So I understand them as a species. I have to be a predator. Yeah, I love that. And, and so I have to have a firearm in my hand and I have to be in the mental frame that. If I have the opportunity, I will kill one of these things, but if I'm not, I'll be careless with the camera. I may not worry about the wind.


I may not freeze. In an awkward position and stare at the ground for what seems like an eternity cuz a dough is standing there staring at me and I don't want to spook her. And you don't do that unless you are a predator. Mm-hmm. You know, you're okay to bump some elk. Mm-hmm. And, and. Go along your way, but as a predator, I don't want to bump those elk because that then might spook the deer that are right over there that I'm, I'm, I'm after.


So I'm in a completely different frame of mind as a predator. Therefore, I see the animals differently. I approach them differently and fundamentally at the raw level. I understand them more. And you're


[00:22:45] John Schneider: part of that cycle. Yeah. That predator prey, you're part of their survival strategy. Yep. You're testing their survival strategy with,


[00:22:54] Mark Hall: and by seeing them and how they, you know, I'm sneaking up on a deer and, and it feeds, it snaps its head up.

__PROBLEM SET__
1. In the hunting passage, write out the text between "So I understand" and "about the wind.", inclusive, replacing "firearm" with "rifle".
2. Quote every clause in the hunting passage that begins with the words "I have to".

__MATERIAL PROVIDED__
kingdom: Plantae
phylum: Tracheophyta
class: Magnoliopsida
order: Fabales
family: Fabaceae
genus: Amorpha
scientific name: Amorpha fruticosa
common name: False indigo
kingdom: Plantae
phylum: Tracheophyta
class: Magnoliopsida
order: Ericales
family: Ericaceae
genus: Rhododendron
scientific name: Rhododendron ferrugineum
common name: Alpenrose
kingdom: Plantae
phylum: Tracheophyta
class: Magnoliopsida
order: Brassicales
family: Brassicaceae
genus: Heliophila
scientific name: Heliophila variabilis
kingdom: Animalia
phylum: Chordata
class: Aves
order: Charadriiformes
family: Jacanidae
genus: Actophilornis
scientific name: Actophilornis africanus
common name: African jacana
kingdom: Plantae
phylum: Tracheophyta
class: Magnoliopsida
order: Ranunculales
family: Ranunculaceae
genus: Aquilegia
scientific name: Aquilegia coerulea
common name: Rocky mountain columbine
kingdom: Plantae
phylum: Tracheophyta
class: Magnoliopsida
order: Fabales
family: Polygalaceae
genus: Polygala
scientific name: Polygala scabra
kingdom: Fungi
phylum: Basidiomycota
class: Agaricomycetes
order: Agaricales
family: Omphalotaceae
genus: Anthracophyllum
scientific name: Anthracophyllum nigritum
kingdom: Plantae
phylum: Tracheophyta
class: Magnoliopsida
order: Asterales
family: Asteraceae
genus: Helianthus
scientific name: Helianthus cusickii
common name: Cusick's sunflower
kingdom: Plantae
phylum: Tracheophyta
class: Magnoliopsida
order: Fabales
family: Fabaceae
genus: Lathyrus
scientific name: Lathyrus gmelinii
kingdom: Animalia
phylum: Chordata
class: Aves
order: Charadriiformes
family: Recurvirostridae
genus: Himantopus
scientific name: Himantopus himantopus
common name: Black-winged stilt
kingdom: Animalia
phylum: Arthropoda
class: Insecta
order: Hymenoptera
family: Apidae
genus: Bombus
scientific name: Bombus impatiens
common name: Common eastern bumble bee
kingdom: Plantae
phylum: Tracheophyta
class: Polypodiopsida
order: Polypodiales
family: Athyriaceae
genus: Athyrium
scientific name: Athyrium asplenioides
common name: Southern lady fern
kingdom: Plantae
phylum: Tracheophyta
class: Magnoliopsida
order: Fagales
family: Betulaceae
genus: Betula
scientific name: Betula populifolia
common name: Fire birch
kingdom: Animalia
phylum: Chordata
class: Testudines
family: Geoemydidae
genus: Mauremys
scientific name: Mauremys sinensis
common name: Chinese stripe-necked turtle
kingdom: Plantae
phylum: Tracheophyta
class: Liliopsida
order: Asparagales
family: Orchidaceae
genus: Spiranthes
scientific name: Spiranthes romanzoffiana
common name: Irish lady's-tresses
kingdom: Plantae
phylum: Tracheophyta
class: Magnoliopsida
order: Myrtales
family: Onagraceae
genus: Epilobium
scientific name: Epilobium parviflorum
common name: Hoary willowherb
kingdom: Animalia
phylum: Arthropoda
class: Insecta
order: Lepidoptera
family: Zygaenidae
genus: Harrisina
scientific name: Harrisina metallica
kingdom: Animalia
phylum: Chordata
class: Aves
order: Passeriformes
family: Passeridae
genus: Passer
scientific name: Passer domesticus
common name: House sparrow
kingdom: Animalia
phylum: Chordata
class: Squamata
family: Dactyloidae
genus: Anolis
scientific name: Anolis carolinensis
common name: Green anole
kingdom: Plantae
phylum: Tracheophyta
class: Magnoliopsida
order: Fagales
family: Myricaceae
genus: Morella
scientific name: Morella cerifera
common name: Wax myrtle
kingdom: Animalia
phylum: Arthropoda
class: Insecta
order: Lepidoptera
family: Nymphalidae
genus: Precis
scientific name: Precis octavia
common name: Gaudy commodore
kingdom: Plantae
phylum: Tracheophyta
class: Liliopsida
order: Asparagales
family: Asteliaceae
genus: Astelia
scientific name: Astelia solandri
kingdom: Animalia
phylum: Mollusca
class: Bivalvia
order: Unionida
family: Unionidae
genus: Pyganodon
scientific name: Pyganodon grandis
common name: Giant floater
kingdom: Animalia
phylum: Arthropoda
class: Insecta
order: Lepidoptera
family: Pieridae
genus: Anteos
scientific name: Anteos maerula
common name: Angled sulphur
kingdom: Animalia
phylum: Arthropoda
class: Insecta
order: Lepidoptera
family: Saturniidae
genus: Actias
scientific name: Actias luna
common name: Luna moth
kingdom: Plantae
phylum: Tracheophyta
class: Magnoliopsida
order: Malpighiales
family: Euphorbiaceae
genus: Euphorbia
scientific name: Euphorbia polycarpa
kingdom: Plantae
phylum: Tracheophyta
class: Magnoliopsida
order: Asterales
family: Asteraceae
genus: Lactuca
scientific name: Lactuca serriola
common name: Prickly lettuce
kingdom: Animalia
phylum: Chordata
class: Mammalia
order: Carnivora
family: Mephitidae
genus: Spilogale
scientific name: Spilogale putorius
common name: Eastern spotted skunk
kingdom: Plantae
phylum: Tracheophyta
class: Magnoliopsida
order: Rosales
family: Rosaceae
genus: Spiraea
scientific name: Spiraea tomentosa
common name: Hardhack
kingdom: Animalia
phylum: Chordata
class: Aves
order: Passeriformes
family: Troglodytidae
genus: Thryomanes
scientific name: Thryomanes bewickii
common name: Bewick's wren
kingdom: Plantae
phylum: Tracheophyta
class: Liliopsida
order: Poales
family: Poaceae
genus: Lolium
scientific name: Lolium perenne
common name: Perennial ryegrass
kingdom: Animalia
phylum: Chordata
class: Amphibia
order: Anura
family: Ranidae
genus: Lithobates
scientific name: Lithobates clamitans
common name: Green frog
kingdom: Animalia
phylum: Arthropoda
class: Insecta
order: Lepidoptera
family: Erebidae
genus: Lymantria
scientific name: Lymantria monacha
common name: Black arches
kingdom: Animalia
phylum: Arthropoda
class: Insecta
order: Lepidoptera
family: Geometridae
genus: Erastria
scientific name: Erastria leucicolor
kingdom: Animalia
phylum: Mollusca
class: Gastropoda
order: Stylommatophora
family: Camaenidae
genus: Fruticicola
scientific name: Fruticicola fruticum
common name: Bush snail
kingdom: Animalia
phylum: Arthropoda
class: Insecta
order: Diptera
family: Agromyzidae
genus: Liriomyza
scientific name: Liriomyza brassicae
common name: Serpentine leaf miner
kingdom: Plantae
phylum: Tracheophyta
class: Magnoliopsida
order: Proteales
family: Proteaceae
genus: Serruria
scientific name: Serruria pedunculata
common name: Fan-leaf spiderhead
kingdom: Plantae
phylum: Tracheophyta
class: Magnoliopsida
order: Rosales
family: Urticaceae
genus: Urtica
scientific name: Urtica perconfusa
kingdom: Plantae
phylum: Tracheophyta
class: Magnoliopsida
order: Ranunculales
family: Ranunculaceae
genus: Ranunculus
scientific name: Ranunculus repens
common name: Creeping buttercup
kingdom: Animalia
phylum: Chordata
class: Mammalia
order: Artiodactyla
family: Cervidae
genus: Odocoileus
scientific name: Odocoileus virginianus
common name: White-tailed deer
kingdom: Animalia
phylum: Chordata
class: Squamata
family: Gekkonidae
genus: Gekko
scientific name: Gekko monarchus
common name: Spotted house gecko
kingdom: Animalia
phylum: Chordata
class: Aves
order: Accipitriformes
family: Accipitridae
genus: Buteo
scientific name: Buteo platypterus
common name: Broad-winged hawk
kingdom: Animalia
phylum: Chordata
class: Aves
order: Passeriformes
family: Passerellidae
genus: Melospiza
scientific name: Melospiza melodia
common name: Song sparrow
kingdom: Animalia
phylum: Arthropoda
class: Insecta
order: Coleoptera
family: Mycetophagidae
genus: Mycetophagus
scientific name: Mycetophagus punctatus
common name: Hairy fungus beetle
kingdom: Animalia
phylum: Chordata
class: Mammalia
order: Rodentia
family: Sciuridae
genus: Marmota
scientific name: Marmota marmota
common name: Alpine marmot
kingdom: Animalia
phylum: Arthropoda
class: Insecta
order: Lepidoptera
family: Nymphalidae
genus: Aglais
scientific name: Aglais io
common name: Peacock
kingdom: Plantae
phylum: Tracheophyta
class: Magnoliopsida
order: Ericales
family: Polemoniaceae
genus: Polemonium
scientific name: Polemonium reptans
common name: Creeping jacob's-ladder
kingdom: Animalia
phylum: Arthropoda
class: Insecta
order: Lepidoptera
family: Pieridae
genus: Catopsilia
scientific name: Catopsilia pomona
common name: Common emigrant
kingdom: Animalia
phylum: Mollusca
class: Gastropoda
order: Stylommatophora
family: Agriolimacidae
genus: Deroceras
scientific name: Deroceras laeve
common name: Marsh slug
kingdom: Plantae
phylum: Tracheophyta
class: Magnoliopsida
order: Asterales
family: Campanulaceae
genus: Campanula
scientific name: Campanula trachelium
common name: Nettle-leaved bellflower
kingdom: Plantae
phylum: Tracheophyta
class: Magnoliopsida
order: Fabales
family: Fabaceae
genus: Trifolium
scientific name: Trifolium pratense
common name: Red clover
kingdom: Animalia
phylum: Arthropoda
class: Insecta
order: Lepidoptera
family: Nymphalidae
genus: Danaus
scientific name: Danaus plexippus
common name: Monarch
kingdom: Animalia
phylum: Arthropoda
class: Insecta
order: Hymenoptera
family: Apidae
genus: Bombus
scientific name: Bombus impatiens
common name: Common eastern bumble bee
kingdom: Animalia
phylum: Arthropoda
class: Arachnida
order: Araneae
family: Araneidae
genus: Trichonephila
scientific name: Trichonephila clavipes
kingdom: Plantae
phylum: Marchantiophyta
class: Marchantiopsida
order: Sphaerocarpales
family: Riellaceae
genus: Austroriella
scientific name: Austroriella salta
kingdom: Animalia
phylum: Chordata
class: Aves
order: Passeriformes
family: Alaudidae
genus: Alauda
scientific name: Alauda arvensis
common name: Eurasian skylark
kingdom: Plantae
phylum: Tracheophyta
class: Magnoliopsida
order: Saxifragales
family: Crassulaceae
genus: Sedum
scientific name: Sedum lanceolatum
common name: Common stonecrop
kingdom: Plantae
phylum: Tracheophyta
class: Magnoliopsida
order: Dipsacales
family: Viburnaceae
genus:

__SOLUTIONS IN ORDER__
1.
So I understand them as a species. I have to be a predator. Yeah, I love that. And, and so I have to have a rifle in my hand and I have to be in the mental frame that. If I have the opportunity, I will kill one of these things, but if I'm not, I'll be careless with the camera. I may not worry about the wind.

2.
- "I have to be a predator"
- "I have to have a firearm in my hand"
- "I have to be in the mental frame that"